Kedatangan Pele ke Indonesia, menurut situs resmi FIFA dalam laman fifa.com, menunjukkan semakin besarnya pengaruh Indonesia di dunia sepakbola. Untuk mendatangkan Pele, PSSI mesti mengeluarkan dana sebesar $40.000 ditambah $5.000 untuk tiket perjalanan. Uang sebanyak itu digelontorkan PSSI demi memastikan pemain terbaik dunia itu akan menampilkan keahliannya di tanah Indonesia.
Baca juga: 11 Maestro Bola Kaki Beralih Politisi (Bagian I)
“Komitmen finansial tersebut tentu saja menunjukkan keinginan negara tersebut untuk mempromosikan sepak bola dan menjadikan dirinya sebagai tujuan utama acara olahraga internasional,” dilansir fifa.com.
Selama kunjungan di Jakarta, Pele dan tim Santos tinggal di Hotel Kartika Plaza, Jakarta Selatan.
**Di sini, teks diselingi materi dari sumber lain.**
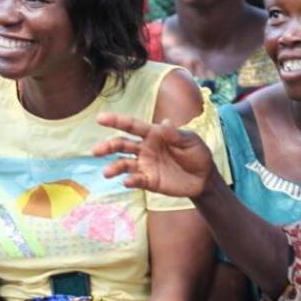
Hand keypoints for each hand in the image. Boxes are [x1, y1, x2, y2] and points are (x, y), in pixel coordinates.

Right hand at [95, 113, 215, 197]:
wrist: (204, 177)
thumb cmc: (196, 153)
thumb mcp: (190, 141)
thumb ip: (176, 135)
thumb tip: (164, 123)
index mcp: (153, 133)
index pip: (132, 126)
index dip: (116, 121)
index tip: (100, 118)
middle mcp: (145, 148)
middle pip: (122, 144)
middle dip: (109, 146)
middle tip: (96, 150)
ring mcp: (145, 165)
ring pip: (124, 164)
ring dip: (114, 167)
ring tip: (107, 172)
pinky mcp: (149, 181)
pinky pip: (137, 179)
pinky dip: (131, 180)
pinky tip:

Dalam konferensi pers sesaat setelah kedatangannya, Pele dalam bahasa Portugis mengaku senang berkesempatan mengunjungi Indonesia untuk kali pertama. Pele juga mengomentari perkembangan sepakbola di Asia yang sebenarnya kaya dengan pemain berbakat. Namun, Pele menyoroti kelemahan para pemain yang terletak pada visi bermain.
“Saya sangat surprised menyaksikan permainan pemain-pemain bola di sini. Mutunya sudah cukup tinggi, tetapi sayang mereka masih sering melakukan gerakan-gerakan yang kurang berguna,” kata Pele dikutip Harian Kami.
Baca juga: Bung Karno Meninjau Ibukota Brasilia
Menurut Pele, kelemahan yang paling menonjol dari pemain sepakbola Asia adalah pada kekurangan melakukan improvisasi. Teknik improvisasi bagi Pele sangat penting dalam permainan sepakbola modern. “Tidak ada gunanya lari-lari mencari bola atau mengelilingi lapangan jika memang tidak efektif,” jelas Pele.
Kunjungan Pele ke Indonesia dipungkasi dengan pertandingan antara Santos FC melawan Timnas PSSI pada hari Rabu, 21 Juni 1972. Pertandingan digelar di Stadion Utama Senayan (kini Gelora Bung Karno) yang dipadati penonton sejumlah hampir 100.000 orang. Dalam laga persahabatan itu, Santos unggul tipis 3-2 atas kesebelasan Indonesia. Satu dari tiga gol Santos dicetak oleh Pele dari titik pinalti pada menit ke-35.